A Motley Mix Of Mysteries

I’m not fond of crime thrillers—not unless, they’re about the adventures of the most famous sleuth in all of literature.

One book that I know to improve my evenings considerably is “The Greatest Adventures of Sherlock Holmes,” a plump, winsome book that I recently acquired at Barnes & Noble.

It is, to me, the literary equivalent of a mug of hot chocolate, sprinkled with marshmallows, a delight that I entrust to cozy up a lonely, lugubrious night, or lift me out of the funk when nothing else will.

Surely, there’s nothing vaguely “clever” about this title. Or, in keeping with the lexical blight of the day, is “creative” perhaps a better word for it? At any rate, it’s neither. What you see is what you get. How many titles can we say that about, today?

A book with a title as plain as that is likely to be put down on grounds that it’s not sufficiently enigmatic to pique the curiosity of a reader.

Critics may also bash it for being too long. When it comes to Sherlockian mysteries, however, for some reason, the obviousness works beautifully.

The nearly 1,000-page volume, published by Fall River Press, collects four complete novels (“A Study in Scarlet,” “The Sign of Four,” “The Hound of the Baskervilles,” and “The Valley of Fear”) and 44 short stories, all of which are gems. The fat volume, in itself, will adorn a lightweight bookshelf.

“The Adventures of Sherlock Holmes,” a casebook, of sorts, has a motley mix of a dozen mysteries, all of which fire up the synapses. Each is not like the next.

The stories, in their compressed versions, are laid out below.

A Scandal In Bohemia. The king fears blackmail from a dazzling diva, who’s not even faintly interested in the emperor. She outwits him, leaving behind a photo of herself and an epistle to him that says: “I love and am loved by a better man than he.”

The Red-Headed League. The Red-Headed League is a red herring. The red-headed copier of the “Encyclopedia Britannica” is a pawn. An underground bank heist is unearthed in the cellar.
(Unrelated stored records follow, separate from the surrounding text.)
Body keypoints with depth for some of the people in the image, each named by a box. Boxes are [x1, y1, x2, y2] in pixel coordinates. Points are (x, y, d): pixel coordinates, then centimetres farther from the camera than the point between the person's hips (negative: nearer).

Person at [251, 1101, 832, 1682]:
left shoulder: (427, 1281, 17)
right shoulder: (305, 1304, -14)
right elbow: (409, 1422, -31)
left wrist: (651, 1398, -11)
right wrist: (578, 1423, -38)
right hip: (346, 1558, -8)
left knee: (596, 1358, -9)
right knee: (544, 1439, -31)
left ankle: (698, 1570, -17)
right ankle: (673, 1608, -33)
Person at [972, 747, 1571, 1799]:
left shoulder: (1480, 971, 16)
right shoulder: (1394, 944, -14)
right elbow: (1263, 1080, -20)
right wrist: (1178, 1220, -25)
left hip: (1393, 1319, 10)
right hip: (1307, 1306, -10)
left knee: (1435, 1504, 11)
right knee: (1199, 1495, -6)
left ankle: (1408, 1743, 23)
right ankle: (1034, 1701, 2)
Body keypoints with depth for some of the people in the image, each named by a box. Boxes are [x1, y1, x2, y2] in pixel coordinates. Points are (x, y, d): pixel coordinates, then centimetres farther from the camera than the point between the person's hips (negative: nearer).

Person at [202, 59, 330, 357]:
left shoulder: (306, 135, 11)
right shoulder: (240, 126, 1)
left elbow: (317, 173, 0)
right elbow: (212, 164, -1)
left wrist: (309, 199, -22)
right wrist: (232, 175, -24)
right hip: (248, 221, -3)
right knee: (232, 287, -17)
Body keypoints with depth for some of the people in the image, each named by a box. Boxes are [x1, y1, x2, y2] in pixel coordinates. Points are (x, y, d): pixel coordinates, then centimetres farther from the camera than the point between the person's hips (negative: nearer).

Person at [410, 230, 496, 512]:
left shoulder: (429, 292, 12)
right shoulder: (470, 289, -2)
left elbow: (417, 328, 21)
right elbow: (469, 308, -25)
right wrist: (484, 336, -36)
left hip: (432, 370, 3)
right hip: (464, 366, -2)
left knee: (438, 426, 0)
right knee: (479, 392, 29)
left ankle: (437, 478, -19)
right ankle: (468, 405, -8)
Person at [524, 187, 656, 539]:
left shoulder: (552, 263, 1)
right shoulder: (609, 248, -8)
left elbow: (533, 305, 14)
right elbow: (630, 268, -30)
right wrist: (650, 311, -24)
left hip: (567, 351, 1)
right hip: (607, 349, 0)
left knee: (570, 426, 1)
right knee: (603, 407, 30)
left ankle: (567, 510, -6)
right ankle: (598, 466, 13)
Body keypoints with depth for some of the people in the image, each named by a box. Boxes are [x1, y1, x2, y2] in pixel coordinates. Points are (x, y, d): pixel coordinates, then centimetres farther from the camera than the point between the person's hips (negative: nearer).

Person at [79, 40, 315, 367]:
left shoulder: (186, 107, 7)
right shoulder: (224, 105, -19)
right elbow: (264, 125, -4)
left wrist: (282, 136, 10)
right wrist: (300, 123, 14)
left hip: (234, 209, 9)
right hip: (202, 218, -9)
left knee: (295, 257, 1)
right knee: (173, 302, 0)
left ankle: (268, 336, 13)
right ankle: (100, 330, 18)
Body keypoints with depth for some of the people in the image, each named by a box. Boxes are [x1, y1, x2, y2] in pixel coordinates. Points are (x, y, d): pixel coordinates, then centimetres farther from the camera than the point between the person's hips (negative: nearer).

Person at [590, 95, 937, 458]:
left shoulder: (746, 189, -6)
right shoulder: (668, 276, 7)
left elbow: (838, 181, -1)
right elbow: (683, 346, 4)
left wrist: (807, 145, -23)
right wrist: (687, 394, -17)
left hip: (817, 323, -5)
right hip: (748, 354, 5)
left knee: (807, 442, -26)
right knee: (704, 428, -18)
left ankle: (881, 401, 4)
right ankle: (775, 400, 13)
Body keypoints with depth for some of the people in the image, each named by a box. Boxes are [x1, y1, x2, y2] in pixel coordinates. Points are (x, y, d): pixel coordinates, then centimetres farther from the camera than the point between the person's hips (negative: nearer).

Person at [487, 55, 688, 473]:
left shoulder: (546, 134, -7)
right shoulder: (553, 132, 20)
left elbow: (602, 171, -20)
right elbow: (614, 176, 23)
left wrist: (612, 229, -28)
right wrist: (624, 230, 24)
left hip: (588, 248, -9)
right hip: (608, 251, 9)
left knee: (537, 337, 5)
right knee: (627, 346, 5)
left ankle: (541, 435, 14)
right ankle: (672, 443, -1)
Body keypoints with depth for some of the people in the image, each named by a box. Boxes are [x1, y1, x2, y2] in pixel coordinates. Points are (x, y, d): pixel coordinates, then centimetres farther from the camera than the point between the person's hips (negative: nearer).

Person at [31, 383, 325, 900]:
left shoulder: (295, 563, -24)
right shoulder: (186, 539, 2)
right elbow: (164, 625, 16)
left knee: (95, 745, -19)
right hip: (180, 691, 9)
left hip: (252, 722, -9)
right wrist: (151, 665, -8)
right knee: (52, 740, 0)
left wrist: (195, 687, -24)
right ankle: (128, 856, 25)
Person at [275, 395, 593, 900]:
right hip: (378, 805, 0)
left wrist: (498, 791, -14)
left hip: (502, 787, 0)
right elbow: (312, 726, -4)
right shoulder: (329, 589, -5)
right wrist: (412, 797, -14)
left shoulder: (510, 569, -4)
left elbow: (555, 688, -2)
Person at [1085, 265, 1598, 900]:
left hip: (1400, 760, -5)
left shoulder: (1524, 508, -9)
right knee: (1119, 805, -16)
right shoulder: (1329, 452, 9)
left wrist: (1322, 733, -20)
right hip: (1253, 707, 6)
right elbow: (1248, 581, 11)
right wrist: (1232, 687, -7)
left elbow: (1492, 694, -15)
A Case Of Identity. A step-father-turned-suitor-turned-betrothed-turned-runaway groom. An absurd case of incest? No. A monetary intrigue.

The Boscombe Valley Mystery. A highway robber loots a gold convoy. Years later, its driver, robs him of his peace. A murder is committed. Their children marry, without the knowledge of their fathers’ dark deeds.

The Five Orange Pips. Five orange pips arrive in an envelope, with the initials K.K.K. on it. A man dies within seven weeks of its arrival. Five orange pips arrive in an envelope. A man dies with four days of its arrival. Five orange pips arrive in an envelope. A man dies within a day of its arrival. Crime, perfected. Mystery, unresolved. Vengeance, divine.

The Blue Carbuncle. A man trooping home, with a Christmas goose, is attacked by a knot of roughs. Frightened, he takes flight. The bird is found by another. A sparkling blue jewel, found in the goose’s crop, leads Holmes on the trail of a hotel robbery.

Jeremy Brett played the role of
Sherlock Holmes between 1984 and 1994.

The Man With The Twisted Lip. A man, with no apparent occupation, lives considerably well, in the country. One day, he disappears and is presumed to have been murdered by a hideous beggar. It turns out he was the beggar.

The Speckled Band. A ventilator that doesn’t ventilate, a bell pull that doesn’t ring a bell, and a bed that doesn’t move, are weapons of murder in a serpentine plot by a step-father to kill his daughters.

The Engineer’s Thumb. A young man starts his own engineering firm. Business is dreary. One day, a mysterious consultation brings hope of a munificent pay, but leaves him without a finger.

The Noble Bachelor. Some brides run away before the exchange of vows. Some leave after the honeymoon. This one leaves, somewhere in between at the wedding breakfast. Her long-lost husband from the first wedding, shows up on the morning of the second, after the ceremony.

The Beryl Coronet. In the course of one night, a reputable banker loses his honor and his priceless jewel. But he gains a correct perspective on the true nature of his only son.

The Copper Beeches. A governess finds a gig that pays her far above the market. The requirements of the position are that she cut her hair, wear an electric-blue dress, and obey. Her real job is to impersonate the family’s daughter.

If any of these mysteries has any flaw, then, it’s that it wasn’t fully solved.